_CONSIGNES_.
• A. Répondez aux questions suivantes à partir de l'extrait de décision :
(i) À quelle date la clôture d'instruction a-t-elle été fixée ?
(ii) Par une décision de quelle date M. E… a-t-il été admis au bénéfice de l'aide juridictionnelle totale ?
(iii) Qui a présenté les conclusions en qualité de rapporteur public ?
• B. Recopiez fidèlement le passage de l'extrait de décision qui commence aux mots « Par ordonnance du » et s'arrête après « 22 mai 2017. ».
• C. Relevez toutes les dates mentionnées dans l'extrait de décision.

_TEXTE À EXAMINER_.
Par ordonnance du 3 mai 2018, la clôture d’instruction a été fixée au 25 mai 2018.
Un mémoire présenté pour M. E… en réponse au moyen relevé d’office a été enregistré le 14 juin 2018.
M. E… a été admis au bénéfice de l’aide juridictionnelle totale par une décision du 22 mai 2017.
Vu les autres pièces du dossier.
Vu :
– le code général de la propriété des personnes publiques ;
– le code de justice administrative.
Les parties ont été régulièrement averties du jour de l’audience.
Ont été entendus au cours de l’audience publique :
– le rapport de M. Guidal,
– et les conclusions de M. Chanon, rapporteur public.

_JEU DE DONNÉES_.
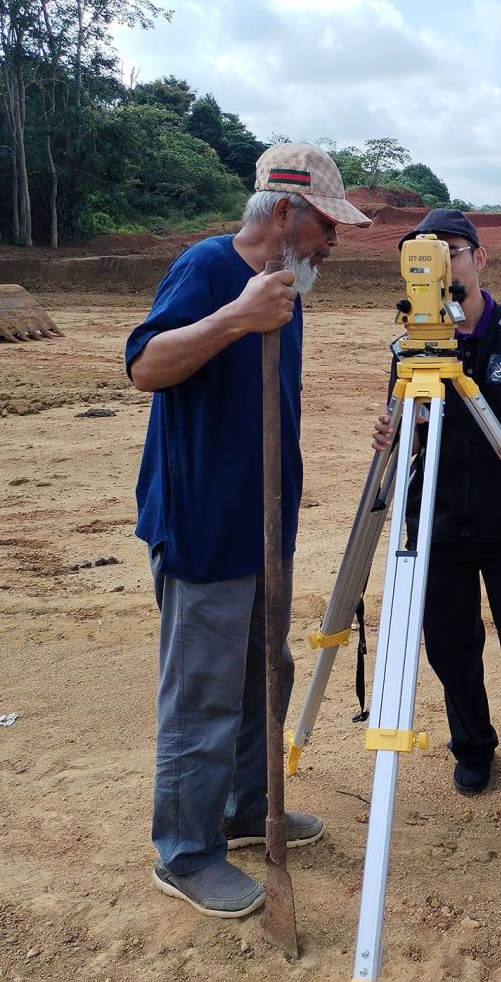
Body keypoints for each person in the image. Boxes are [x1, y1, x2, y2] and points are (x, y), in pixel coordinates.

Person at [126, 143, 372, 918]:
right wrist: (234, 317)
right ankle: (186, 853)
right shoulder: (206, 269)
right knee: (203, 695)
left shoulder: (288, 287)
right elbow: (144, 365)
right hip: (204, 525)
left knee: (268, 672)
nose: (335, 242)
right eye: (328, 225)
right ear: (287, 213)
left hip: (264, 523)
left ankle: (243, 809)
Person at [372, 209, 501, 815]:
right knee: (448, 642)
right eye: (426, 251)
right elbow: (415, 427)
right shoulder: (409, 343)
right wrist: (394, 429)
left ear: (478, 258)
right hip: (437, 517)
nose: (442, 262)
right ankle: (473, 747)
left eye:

_CORRIGÉ_.
• A.
(i) Au 25 mai 2018.
(ii) Par une décision du 22 mai 2017.
(iii) M. Chanon.

• B.
Par ordonnance du 3 mai 2018, la clôture d’instruction a été fixée au 25 mai 2018.
Un mémoire présenté pour M. E… en réponse au moyen relevé d’office a été enregistré le 14 juin 2018.
M. E… a été admis au bénéfice de l’aide juridictionnelle totale par une décision du 22 mai 2017.

• C.
3 mai 2018
25 mai 2018
14 juin 2018
22 mai 2017